Where the listing below has a line with "- [ ] 🎨 خلفيات ديناميكية لكل مجلد", write out exactly that line and every line after it, stopping after the line with "- [ ] 🏆 بطولات قراءة وتحديات".
- Opening Delimiter -
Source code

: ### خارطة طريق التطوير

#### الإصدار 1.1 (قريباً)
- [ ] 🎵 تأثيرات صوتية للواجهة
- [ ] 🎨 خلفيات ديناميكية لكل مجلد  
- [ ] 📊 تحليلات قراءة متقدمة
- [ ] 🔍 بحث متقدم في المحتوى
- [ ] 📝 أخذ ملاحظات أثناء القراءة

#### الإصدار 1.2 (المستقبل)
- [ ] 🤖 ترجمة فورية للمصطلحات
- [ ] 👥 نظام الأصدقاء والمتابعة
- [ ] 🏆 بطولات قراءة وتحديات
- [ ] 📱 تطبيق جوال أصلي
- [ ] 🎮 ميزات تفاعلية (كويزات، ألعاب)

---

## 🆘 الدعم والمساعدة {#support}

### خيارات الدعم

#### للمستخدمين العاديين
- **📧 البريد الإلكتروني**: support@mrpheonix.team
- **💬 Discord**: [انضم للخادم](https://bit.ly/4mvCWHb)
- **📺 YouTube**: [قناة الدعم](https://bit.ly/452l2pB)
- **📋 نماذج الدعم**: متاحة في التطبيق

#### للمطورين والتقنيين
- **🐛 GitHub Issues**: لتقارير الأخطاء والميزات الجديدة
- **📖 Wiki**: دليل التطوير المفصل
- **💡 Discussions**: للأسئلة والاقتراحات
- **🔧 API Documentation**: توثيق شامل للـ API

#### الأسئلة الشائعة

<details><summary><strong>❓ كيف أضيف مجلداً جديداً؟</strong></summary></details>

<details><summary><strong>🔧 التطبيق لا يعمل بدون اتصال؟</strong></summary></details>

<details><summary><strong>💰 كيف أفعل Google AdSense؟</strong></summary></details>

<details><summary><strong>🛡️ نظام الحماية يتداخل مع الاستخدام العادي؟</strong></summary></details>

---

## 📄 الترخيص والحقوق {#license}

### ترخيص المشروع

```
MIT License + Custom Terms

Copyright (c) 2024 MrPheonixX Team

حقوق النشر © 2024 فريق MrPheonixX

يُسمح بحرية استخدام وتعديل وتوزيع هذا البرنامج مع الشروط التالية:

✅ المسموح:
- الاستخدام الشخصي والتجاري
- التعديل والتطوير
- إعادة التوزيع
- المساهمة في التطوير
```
- Closing Delimiter -
- Reply:
- [ ] 🎨 خلفيات ديناميكية لكل مجلد  
- [ ] 📊 تحليلات قراءة متقدمة
- [ ] 🔍 بحث متقدم في المحتوى
- [ ] 📝 أخذ ملاحظات أثناء القراءة

#### الإصدار 1.2 (المستقبل)
- [ ] 🤖 ترجمة فورية للمصطلحات
- [ ] 👥 نظام الأصدقاء والمتابعة
- [ ] 🏆 بطولات قراءة وتحديات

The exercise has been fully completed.